[BUG] Execution time differs between different variants of predicates

dariok commented 2 years ago

Describe the bug There is a difference in execution times between different variants of predicates in a query which should actually be the same.

The following data were measured on a set of c. 4.9 million elements with @xml:id. There is an index for @type. The tests used different values for the not() check each time (values in the table below are examples only) which were not used in any location so the resulting set always consisted of 4,880,027 items.

predicate	run 1	run 2	run 3	run 4	average	σ²
`[not(@type = ('t1', 't2') and @xml:id]`	50.84s	48.74s	47.86s	47.55s	48.75s	2.200
`[not(@type = ('t3', 't4')][@xml:id]`	47.55s	46.94s	46.41s	47.51s	47.10s	0.290
`[@xml:id and not(@type = ('t5', 't6')]`	44.75s	44.46s	44.67s	44.87s	44.69s	0.030
`[@xml:id][not(@type = ('t7', 't8')]`	46.00s	45.42s	45.60s	45.39s	44.59s	0.088

Several things can be observed here:

1 and 2 are significantly slower than 3 and 4
variance for 1 and 2 is signinficantly larger than for 3 and 4 and for 1 is much larger than for 2
with the exception of 2, last run, the queries get fast each time for 1 and 2 but that may just be a random thing

Expected behavior While some variance is to be expected, all query times should be roughly the same.

To Reproduce (last run was)

[A block of data]
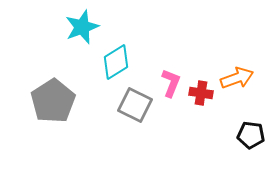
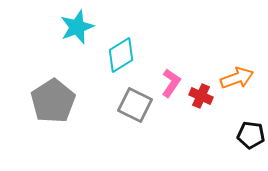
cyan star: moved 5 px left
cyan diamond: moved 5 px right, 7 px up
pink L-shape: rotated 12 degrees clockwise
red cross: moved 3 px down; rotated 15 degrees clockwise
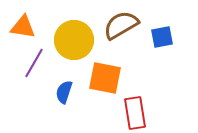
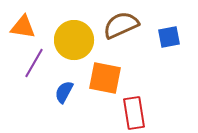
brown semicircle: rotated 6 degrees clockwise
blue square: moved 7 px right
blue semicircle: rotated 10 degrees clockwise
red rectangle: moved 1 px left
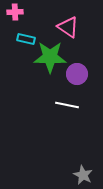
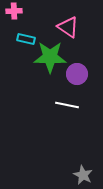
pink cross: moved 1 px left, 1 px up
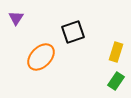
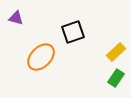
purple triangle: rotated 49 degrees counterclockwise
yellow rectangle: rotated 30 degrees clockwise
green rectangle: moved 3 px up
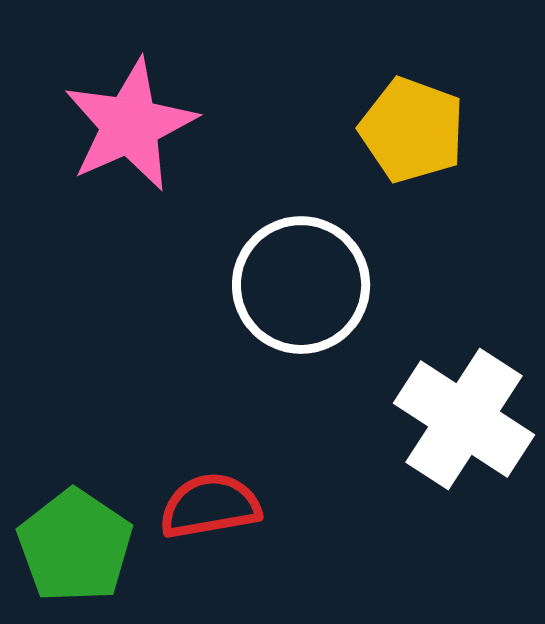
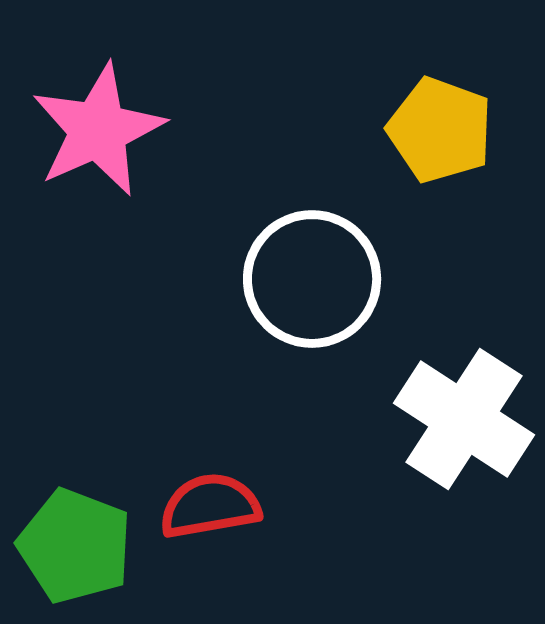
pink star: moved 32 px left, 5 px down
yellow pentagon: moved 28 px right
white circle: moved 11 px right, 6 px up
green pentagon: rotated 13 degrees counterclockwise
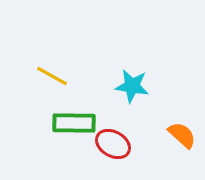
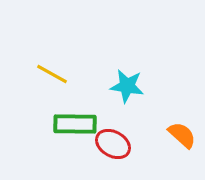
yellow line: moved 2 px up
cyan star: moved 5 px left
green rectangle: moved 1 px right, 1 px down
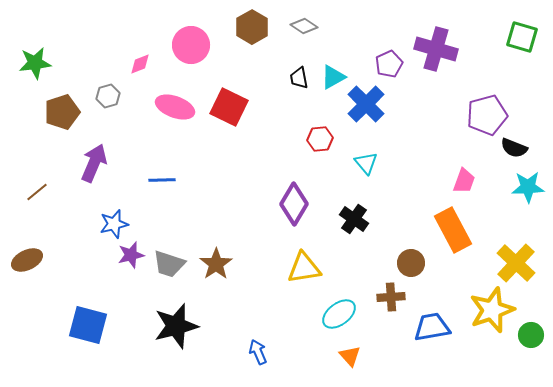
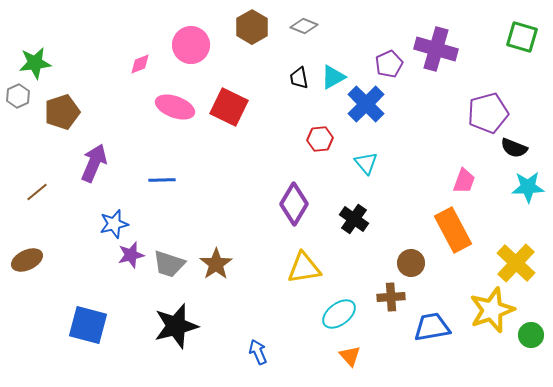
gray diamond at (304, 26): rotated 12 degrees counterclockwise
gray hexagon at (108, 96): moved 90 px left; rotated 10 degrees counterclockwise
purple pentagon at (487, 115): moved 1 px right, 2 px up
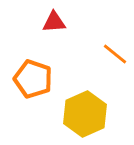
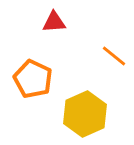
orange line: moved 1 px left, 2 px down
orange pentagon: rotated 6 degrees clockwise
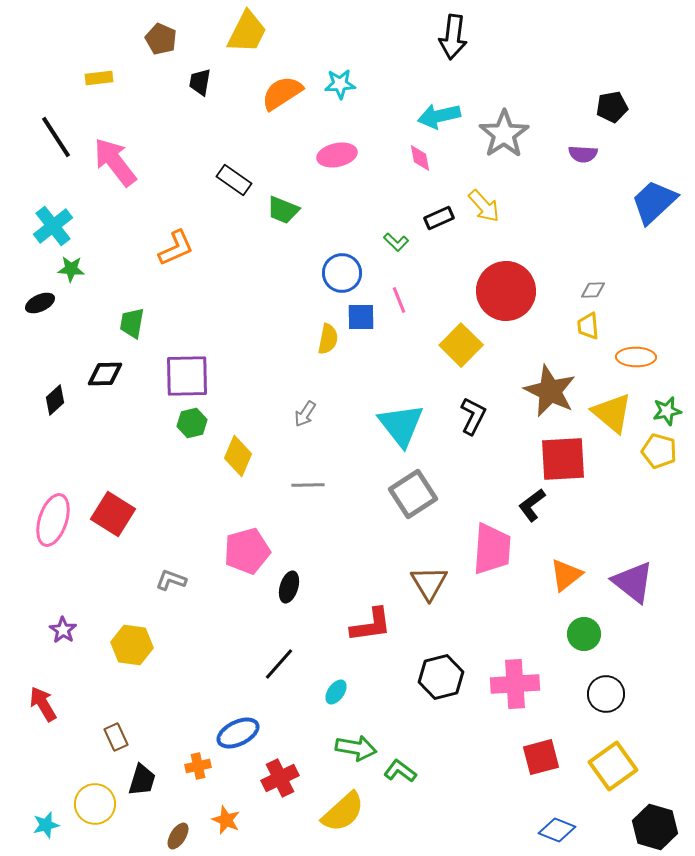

==

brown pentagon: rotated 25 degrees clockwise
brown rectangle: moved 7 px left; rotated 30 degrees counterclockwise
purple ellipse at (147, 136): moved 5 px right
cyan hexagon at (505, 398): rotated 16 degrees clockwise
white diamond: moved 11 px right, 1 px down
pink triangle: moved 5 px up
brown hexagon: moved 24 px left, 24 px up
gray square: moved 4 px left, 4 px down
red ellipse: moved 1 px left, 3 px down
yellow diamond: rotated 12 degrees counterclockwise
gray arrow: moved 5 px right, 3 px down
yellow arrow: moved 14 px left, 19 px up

### Tasks to carry out
[1] Write out every predicate variant whose timings appear in the bug report on predicate execution times.
[2] Proceed with the bug report on predicate execution times, starting right after its last line.
The items are not needed for anything here.

### Results in order
[1]
[not(@type = ('t1', 't2') and @xml:id]
[not(@type = ('t3', 't4')][@xml:id]
[@xml:id and not(@type = ('t5', 't6')]
[@xml:id][not(@type = ('t7', 't8')]

[2]
xquery version "3.1";

collection("/db/apps/edoc/data/pd000006/texts/17xx")//*[@xml:id][not(@type = ('t31', 't32'))]

Context (please always complete the following information):

OS: Ubuntu 20.04
eXist-db version: 5.3.0
Java Version: OpenJDK Runtime Environment (build 11.0.14.1+1-Ubuntu-0ubuntu1.20.04)

Additional context

How is eXist-db installed? JAR
Any custom changes in e.g. conf.xml? max. RAM to 6G

joewiz commented 2 years ago

For the purposes of comparing timings, it would be advisable to use consistent parameters - so use t1, t2 throughout all examples. The reason is that, as the tuning article states - https://exist-db.org/exist/apps/doc/tuning#selective - performance is expected to change based on how "selective" each filter is in a sequence of filters.

Update: Reading the description a bit more carefully, I see that the not() filters always return true(), regardless of the t1, t2 values. So I retract my advice!

Did you change these values so that you could achieve "fresh" timings? Was it necessary to change the t1, t2 values?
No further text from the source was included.